Neue Zahlen: In NRW entstehen weiter zu wenige Windräder
Stand: 29.09.2023, 10:14 Uhr
Der Neubau von Windrädern stagniert auf einem Niveau, das für die selbst gesetzten Ziele zu niedrig ist. Bei den Genehmigungen nimmt NRW jedoch die Spitzenposition ein.
Von Tobias Zacher
Nordrhein-Westfalen läuft beim Ausbau-Tempo für Windräder den eigenen Zielen weiter hinterher. Das geht aus einer Auswertung des Markstammdatenregisters hervor, die der Landesverband Erneuerbare Energien (LEE) in Auftrag gegeben hatte. Das Papier wurde am Freitag veröffentlicht.
Unternehmer: "Da muss mehr kommen"
Demnach wurden im dritten Quartal des Jahres 22 Windräder neu in Betrieb genommen. Damit stagniert der Zubau von Windrädern seit Jahresbeginn auf gleichbleibendem Niveau: Im ersten Halbjahr wurden 45 Windenergieanlagen neu ans Netz angeschlossen. Die Zubauzahlen für das dritte Quartal sind vorläufig, sie können sich durch Nachmeldungen bis Ende Oktober noch verändern.
Fest steht: bereits: Dieses Ausbautempo reicht nicht aus, um die selbstgesetzten Ziele in NRW zu erreichen. Die schwarz-grüne Landesregierung hatte in ihrem Koalitionsvertrag festgeschrieben, dass binnen fünf Jahren tausend zusätzliche Windräder entstehen sollen. Das entspricht durchschnittlich 200 Anlagen im Jahr beziehungsweise 50 pro Quartal. "Da muss noch mehr kommen", betonte deshalb Christian Mildenberger, der Geschäftsführer des LEE. Sein Verband vertritt die Interessen der Ökostrom-Unternehmen.
Besonders heikel für das Ziel der Landesregierung: Weil in diesem Jahr bislang in NRW 61 alte Windräder stillgelegt wurden, liegt der Netto-Zubau in den ersten drei Quartalen 2023 bei lediglich 6 Anlagen.
Ökostrom soll Gas und fossile Energie ersetzen
Hintergrund ist, dass NRW sich – wie der Rest der Republik – bis 2045 der Klimaneutralität verpflichtet hat. Nordrhein-Westfalen steigt deshalb bis 2030 aus der Braunkohleverstromung aus. Ökostrom, der vor allem mittels Solarzellen und Windrädern erzeugt wird, muss die fossil erzeugte Elektrizität in den kommenden Jahren daher zunehmend ersetzen.
"Bei einem Netto-Zubau von sechs Anlagen wird man das Wort ,Ausbau‘ schwerlich in den Mund nehmen können. Daran ändern auch Genehmigungen nichts, wenn weiter zu wenig neue Anlagen in Betrieb genommen werden", kritisierte André Stinka, der wirtschaftspolitische Sprecher der SPD-Fraktion.
Streit um Ausweisung von Windenergiegebieten
Einen verstetigten Aufwärtstrend gibt es dagegen bei den Genehmigungen von Windrädern, bei denen NRW inzwischen bundesweit an der Spitze liegt. Diese Anlagen können in den kommenden Jahren errichtet werden. "Diese sehr erfreuliche Entwicklung hält aber nur an, wenn es für neue Windenergie-Projekte ausreichend Flächen gibt", sagte Unternehmer Mildenberger.
Er bezieht sich damit auf einen aktuellen politischen Streit zwischen Regionalräten, Industrie und Land. Denn: Die fünf Regierungsbezirke sowie der Regionalverband Ruhr müssen in ihren Regionalplänen Windenergiegebiete ausweisen, und zwar in einem verpflichtenden Umfang, den das Land festlegt.

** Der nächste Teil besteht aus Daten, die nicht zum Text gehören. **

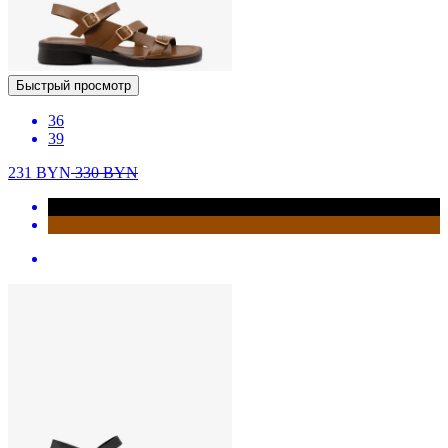
Быстрый просмотр
36
39
231
BYN
330
BYN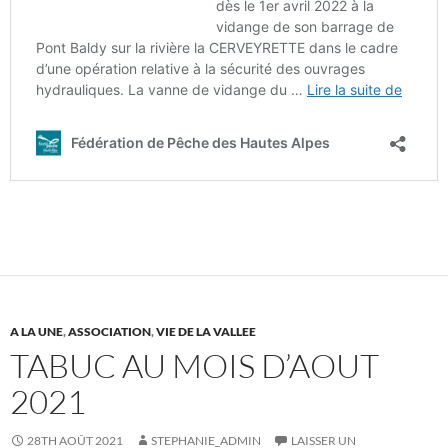
A LA UNE
,
ASSOCIATION
,
VIE DE LA VALLEE
TABUC AU MOIS D’AOUT
2021
28TH AOÛT 2021
STEPHANIE_ADMIN
LAISSER UN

Die Flächen für Windräder sollen so "gerecht" auf das ganze Bundesland verteilt werden. In nun bekannten Vorlagen der Planungsregionen Münster und Arnsberg finden sich jedoch ausgewiesene Flächen, die der LEE teils als untauglich bezeichnet. Die zuständigen Bezirksregierungen weisen diese Vorwürfe zurück.
Deshalb kritisierte die SPD: "Die Planungsverfahren der Landesregierung zur Flächenausweisung schaffen Unsicherheiten. Allerorts scheint Verwirrung darüber zu herrschen, wie mit den Flächenzielen für den Ausbau der Windenergie umgegangen werden soll", sagte SPD-Mann Stinka. Er kritisierte die Landesregierung aus CDU und Grünen, die nach seiner Ansicht "mit einem schlecht gemachten Gesetz dafür gesorgt hat, dass die Debatte über neue Abstandsregeln vom Landtag in die Regionen getragen worden ist", so Stinka.